Die sicherheitsrelevanten Funktionen der Assistenzsysteme visualisiert das System in Form eines Ovals. Mit maximal drei Linien umgibt es das Fahrzeug. Diese sogenannte "Active Vehicle Aura" (AVA) symbolisiert die Regel-Empfindlichkeit: Je mehr Linien gezeigt werden, desto früher und sanfter greift das System ein. Die Empfindlichkeit kann vom Lenkrad aus eingestellt werden. „So bewirken wir, dass alle Assistenzsysteme eines Fahrzeugs einer Philosophie folgen“, erklärt Uwe Class.
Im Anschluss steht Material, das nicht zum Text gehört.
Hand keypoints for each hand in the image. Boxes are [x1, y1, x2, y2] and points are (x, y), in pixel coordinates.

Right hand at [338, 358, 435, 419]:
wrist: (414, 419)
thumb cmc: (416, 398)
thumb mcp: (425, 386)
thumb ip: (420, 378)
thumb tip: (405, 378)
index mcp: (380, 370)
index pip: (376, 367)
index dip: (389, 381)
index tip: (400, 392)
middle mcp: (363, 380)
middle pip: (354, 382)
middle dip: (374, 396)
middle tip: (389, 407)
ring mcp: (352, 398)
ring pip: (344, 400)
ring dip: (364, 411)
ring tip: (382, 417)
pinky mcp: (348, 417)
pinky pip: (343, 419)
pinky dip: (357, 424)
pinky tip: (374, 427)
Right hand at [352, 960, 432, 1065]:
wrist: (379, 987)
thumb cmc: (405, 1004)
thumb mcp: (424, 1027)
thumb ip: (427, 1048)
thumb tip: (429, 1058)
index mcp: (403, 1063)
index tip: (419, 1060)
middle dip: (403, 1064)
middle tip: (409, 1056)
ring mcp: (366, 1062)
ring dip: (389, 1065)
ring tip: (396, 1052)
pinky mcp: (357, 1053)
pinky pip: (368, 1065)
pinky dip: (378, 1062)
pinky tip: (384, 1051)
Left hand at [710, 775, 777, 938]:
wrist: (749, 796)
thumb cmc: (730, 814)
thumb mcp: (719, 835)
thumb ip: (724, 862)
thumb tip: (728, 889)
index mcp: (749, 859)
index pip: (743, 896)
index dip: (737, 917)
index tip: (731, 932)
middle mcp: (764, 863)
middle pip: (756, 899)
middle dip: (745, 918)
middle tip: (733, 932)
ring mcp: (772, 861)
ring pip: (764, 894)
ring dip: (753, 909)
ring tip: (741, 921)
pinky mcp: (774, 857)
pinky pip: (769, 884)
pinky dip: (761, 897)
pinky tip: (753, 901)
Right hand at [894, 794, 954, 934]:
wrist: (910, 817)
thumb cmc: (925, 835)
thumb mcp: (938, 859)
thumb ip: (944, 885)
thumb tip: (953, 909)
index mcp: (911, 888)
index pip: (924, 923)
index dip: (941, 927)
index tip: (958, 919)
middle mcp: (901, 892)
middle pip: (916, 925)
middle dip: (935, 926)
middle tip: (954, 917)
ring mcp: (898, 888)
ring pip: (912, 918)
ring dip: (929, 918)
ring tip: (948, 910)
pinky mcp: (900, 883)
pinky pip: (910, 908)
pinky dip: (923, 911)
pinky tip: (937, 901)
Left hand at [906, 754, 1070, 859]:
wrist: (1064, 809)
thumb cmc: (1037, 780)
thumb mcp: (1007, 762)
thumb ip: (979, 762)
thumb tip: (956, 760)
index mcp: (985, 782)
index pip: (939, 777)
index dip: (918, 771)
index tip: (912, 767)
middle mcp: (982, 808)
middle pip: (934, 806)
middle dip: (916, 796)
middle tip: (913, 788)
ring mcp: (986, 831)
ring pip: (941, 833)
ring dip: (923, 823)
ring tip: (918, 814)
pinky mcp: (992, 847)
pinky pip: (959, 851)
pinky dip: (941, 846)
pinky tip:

Geborgen in der Active Vehicle Aura

Leitet der Fahrer einen Spurwechsel ein, obwohl sich schräg hinter ihm – im toten Winkel – ein anderes Fahrzeug befindet, verfärben und verformen sich die AVA-Linien. Gleichzeitig reagiert das Assistenzsystem mit einem radindividuellen Bremseingriff und verhindert so das Ausscheren auf die andere Fahrbahn. Unterschiedliche Anwendungen wie ein Totwinkel-Assistent, ein Abstands-Tempomat oder ein Spurhalte-Assistent sind zentral im Display ablesbar und ebenso zu bedienen.
 
"Concept 2020" ist vorerst für teilautomatisiertes Fahren in Level 2 ausgelegt. Das heißt, die Hände bleiben am Lenkrad. Sobald höhere Levels der Automatisierung zur Anwendung kommen, entfällt das natürlich. Bis dahin kann Concept 2020 durch den selbsterklärenden Umgang effektiv dazu beitragen, Vertrauen in automatisierte Funktionen zu schaffen. Ein essenzieller Schritt auf dem Weg zum autonomen Fahren.